--- start RECORD LIST ---

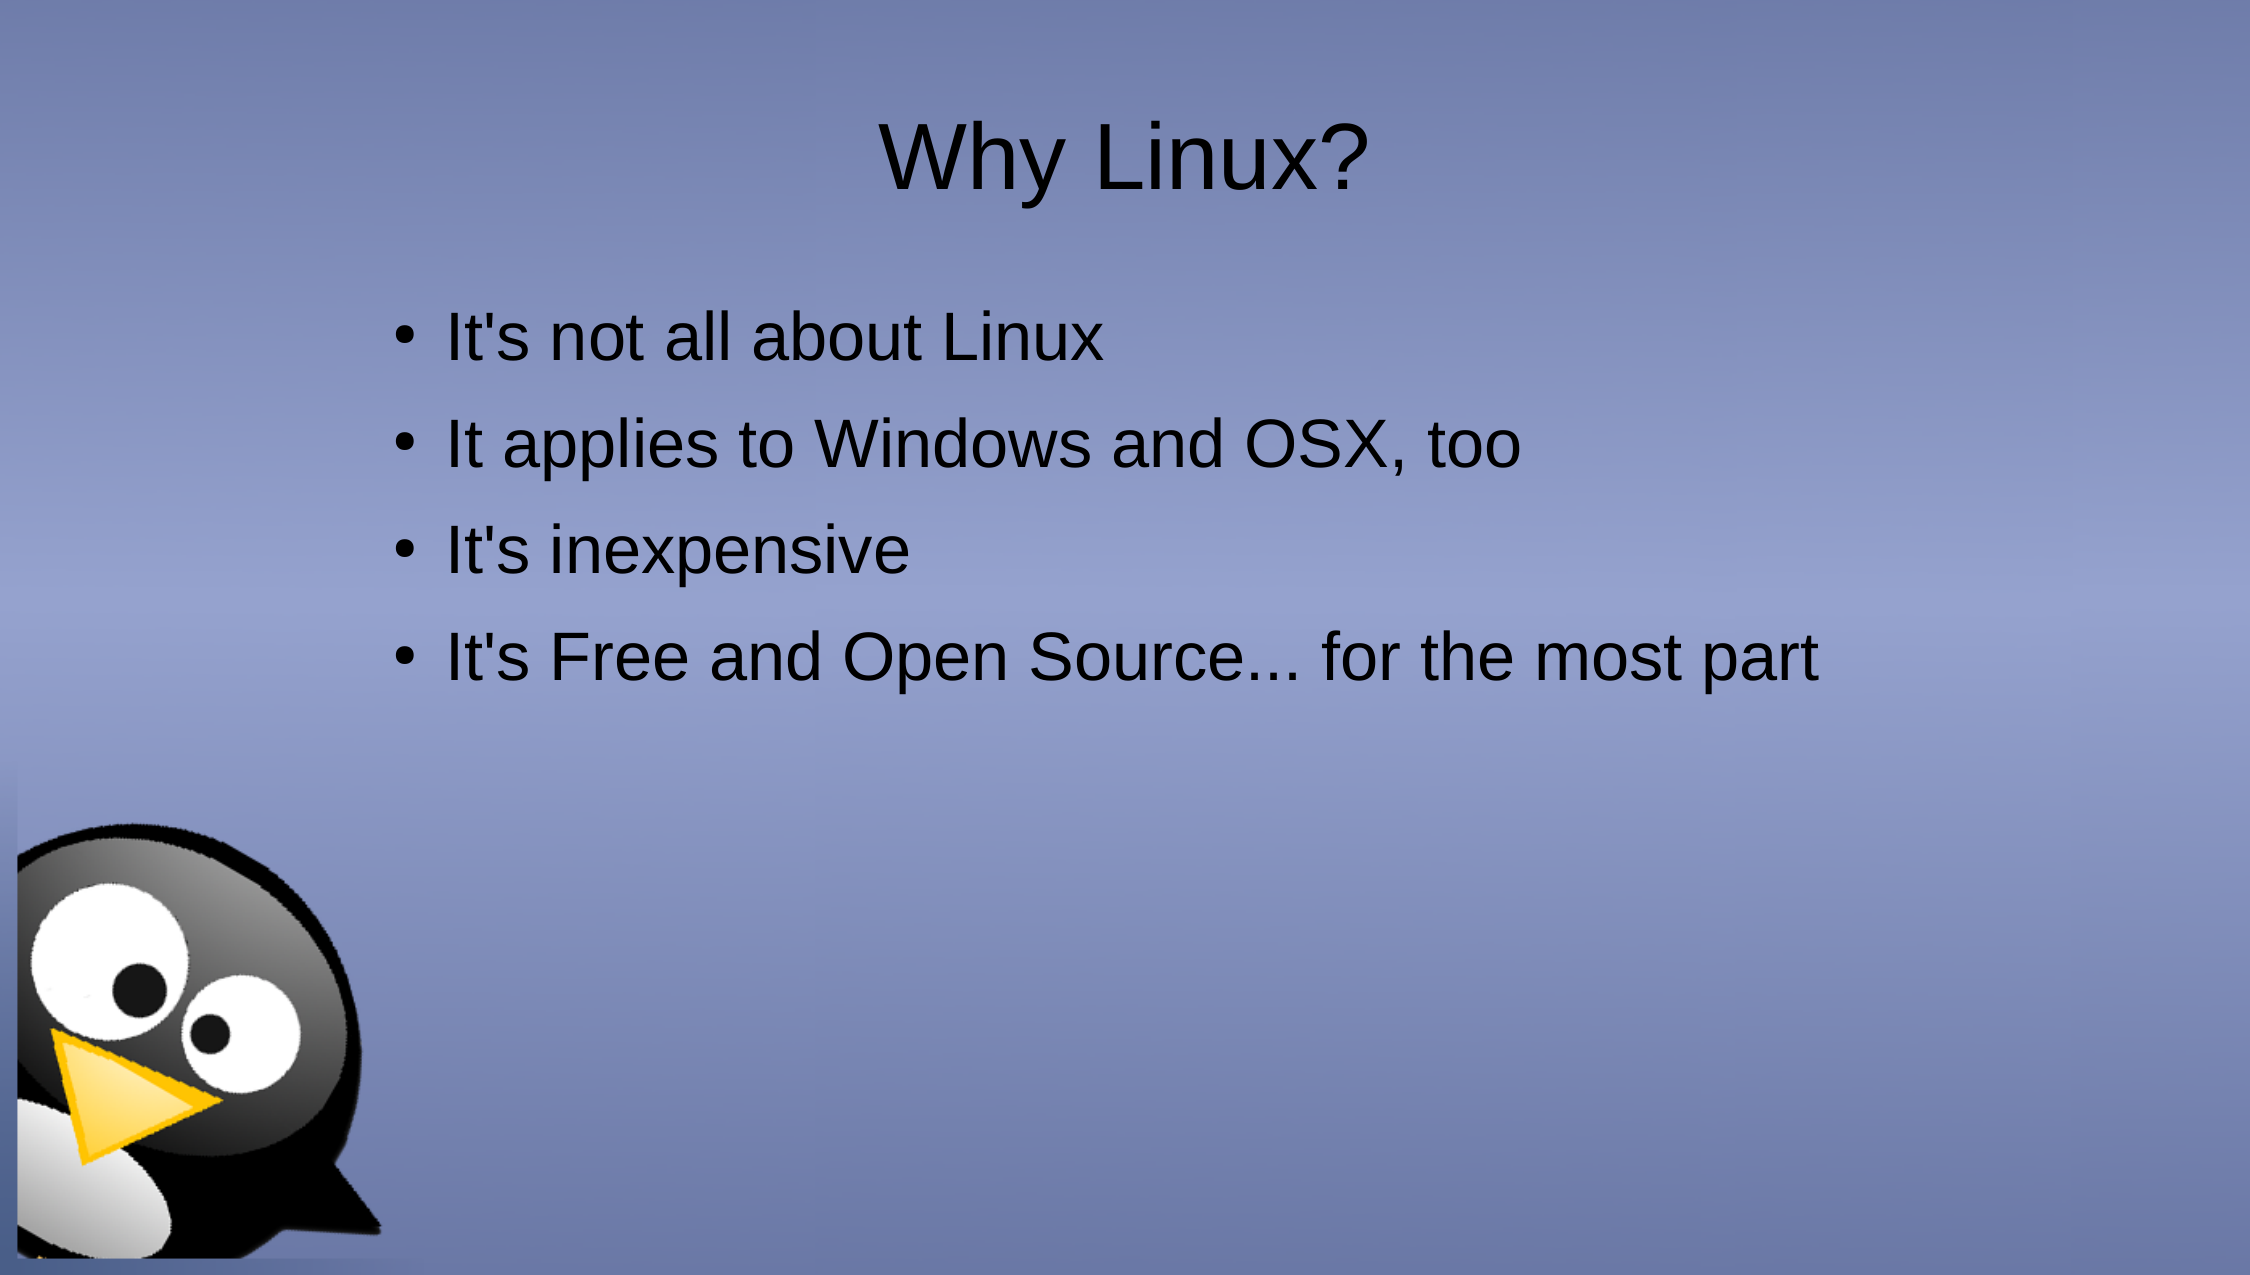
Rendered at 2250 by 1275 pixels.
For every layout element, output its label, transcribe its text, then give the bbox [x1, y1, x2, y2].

picture [0, 0, 2250, 1275]
list It's not all about Linux It applies to Windows and OSX, too It's inexpensive It's Free and Open Source... for the most part [375, 298, 2138, 1140]
title Why Linux? [112, 50, 2138, 264]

--- end RECORD LIST ---

WHAT THE TASK REQUIRES: Put every line of the rows above into a JSON list of strings, one string per line, skipping blank lines. Omit the pictures.

TASK OUTPUT:
[
  "Rendered at 2250 by 1275 pixels.",
  "For every layout element, output its label, transcribe its text, then give the bbox [x1, y1, x2, y2].",
  "picture [0, 0, 2250, 1275]",
  "list It's not all about Linux It applies to Windows and OSX, too It's inexpensive It's Free and Open Source... for the most part [375, 298, 2138, 1140]",
  "title Why Linux? [112, 50, 2138, 264]"
]